I’m 33. And let’s face it; the maternal clock has started ticking. Over the past couple of years, my husband and I have been weighing in on the issue of parenthood , debating whether or not it’s really something we want for ourselves in life. One week it’ll be a yes, another a no. [Ok, for my husband the time line pendulum is more like month to month, whereas for me it’s more like week to week]. As more and more people around me start having babies, I’m constantly confronted by the fact that I still don’t know if I really want to make all the necessary sacrifices needed in order to be a mother.
Perhaps I should have embraced motherhood when I was younger, less set in my ways, and more ignorant of just how much motherhood would demand of me. Because now that I'm really aware of the commitment, it is very daunting! But alas, I didn't follow that route. Having grown up with foster kids and seeing first hand some of the challenges that families face when there's not enough money, maturity, (or other reasons), it was more important for me to be at a place where I was ready to be a mother than anything else. Yes, I know that no one is ever really ready - but I wanted to be in a place where I was a ready as possible before bringing a kid into this world. And I still stand by that decision because as a child of a single mother (though she remarried) and as a member of a family who fostered other people’s kids, I know firsthand that just because you want to and can be a mother doesn’t necessarily mean you should be.

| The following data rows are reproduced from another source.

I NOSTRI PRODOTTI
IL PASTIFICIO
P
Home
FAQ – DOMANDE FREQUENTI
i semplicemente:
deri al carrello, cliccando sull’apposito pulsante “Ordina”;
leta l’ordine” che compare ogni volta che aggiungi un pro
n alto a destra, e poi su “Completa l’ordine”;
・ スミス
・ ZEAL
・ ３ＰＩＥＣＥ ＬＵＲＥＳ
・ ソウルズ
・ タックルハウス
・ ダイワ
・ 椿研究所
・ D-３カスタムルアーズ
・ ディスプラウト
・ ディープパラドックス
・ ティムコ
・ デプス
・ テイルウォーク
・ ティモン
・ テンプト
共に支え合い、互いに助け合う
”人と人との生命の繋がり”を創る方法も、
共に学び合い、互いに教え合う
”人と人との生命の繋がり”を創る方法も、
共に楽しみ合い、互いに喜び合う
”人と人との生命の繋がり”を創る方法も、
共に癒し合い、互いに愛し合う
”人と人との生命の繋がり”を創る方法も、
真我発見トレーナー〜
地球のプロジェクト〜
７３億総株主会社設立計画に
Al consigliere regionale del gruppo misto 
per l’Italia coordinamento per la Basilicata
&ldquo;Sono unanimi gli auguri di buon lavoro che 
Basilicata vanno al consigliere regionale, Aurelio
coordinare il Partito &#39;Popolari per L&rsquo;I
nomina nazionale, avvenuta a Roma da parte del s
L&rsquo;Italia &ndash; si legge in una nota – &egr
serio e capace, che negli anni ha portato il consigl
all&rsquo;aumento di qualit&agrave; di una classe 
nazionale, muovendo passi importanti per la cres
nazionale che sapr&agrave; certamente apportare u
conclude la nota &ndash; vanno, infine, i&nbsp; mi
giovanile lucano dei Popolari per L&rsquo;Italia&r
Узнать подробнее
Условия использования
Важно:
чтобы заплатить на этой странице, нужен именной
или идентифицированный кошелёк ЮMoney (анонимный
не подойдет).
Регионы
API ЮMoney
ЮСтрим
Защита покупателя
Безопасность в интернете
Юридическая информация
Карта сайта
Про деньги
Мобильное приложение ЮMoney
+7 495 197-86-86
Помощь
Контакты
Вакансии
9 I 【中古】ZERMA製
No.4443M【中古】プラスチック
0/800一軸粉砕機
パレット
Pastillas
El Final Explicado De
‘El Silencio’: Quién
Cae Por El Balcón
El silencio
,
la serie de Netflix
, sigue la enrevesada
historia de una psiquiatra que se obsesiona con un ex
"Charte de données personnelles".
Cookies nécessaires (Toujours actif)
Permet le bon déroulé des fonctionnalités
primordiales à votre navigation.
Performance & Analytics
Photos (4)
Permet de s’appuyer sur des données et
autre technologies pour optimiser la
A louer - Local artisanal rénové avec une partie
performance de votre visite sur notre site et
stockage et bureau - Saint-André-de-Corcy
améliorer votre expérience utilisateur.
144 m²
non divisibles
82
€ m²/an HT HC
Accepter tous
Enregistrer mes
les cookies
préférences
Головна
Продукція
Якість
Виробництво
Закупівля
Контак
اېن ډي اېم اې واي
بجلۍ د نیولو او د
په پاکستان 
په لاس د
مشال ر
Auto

The thing is, although I was definitely selfish when I was younger; I expect that in some ways I’m actually even more selfish now. I have a certain standard of living that I want to maintain. At the moment I have the luxurious ability to travel, shop, or just spend the day thinking only of myself. Motherhood would change all of that and I don’t know that I’m all that up for that change. Don’t get me wrong, I know that parenthood comes with its own set of joys and rewards, but when I think of how hard it’ll be to travel, or how limited my free time will be… yeah… I won’t lie, it gives me pause. Then there's the angst of bringing a life into such a messed up world. I mean... will my children grow up to see a time when there's not enough water or energy? Or worse? You know? It gives me pause...
Added to that is the fact that my 20 year brother recently moved in with us and it’s been an eye opening experience to realize how difficult it is to negotiate the line between sitting back and giving him the space to make his own decisions/mistakes/learning experiences and be there to support him. On top of that, I’ve been negotiating the strange divide between needing to have things my way and learning to stand back and accept that sometimes I need to put him and his needs first. And I’m not always so gracious about doing that. Really… it’s not an easy thing for me to do.
So while I know that I’m sort of walking into a quasi parenthood situation with a full grown person and the issues are different… the tail end experience of quasi parenting has made me realize that I’m not so sure that I’m up to the challenge of caring so much and yet having to trust enough to let go. It’s made me wonder if I’m actually capable of putting someone else first, all of the time.
I suppose that one could argue that raising a child from infancy would bring about an entirely different perspective on the issue… but I’m not so sure. I mean… I want to take my Nia courses 2x a week, read my book when I feel like it, and spend the day out with girlfriends, and having a child would mean sacrificing a lot of that… Would it be worth it? Someone once told me that that motherhood was the single greatest thing she’s done in her life [in spite of the fact that she knows that her kids aren’t always happy with the way they were raised] and that being a mother teaches us to be less selfish. I don’t disagree with that and understand how being less selfish is a difficult lesson worth learning, but would I be able to maintain my sense of self in the face of so many sacrifices for a child?
Because even though everyone says they won’t only talk about their kids, they inevitably do. From dirty diapers at the dinner table to playground issues at school… my parent friends’ lives have become subsumed by the details of their children’s lives. Not that there’s anything wrong with that. But is it for me?
On the other hand, to be fair, I read about all these new mom bloggers who are doing amazing things during the early stages of motherhood and I'm awed by their ability to pull it all off (publishing graphic novels, building an online empire, marketing for an online company, copy-writing from home, etc, etc..). How do these women find the time? And will I be able to be one of those women, you know, the ones that roll with motherhood but let motherhood only be a part of who they are and not all of who they are? Because that, well that is something that I really aspire to achieve.
All that to say... the jury is still out even though the pendulum is currently shifted in favour of labour.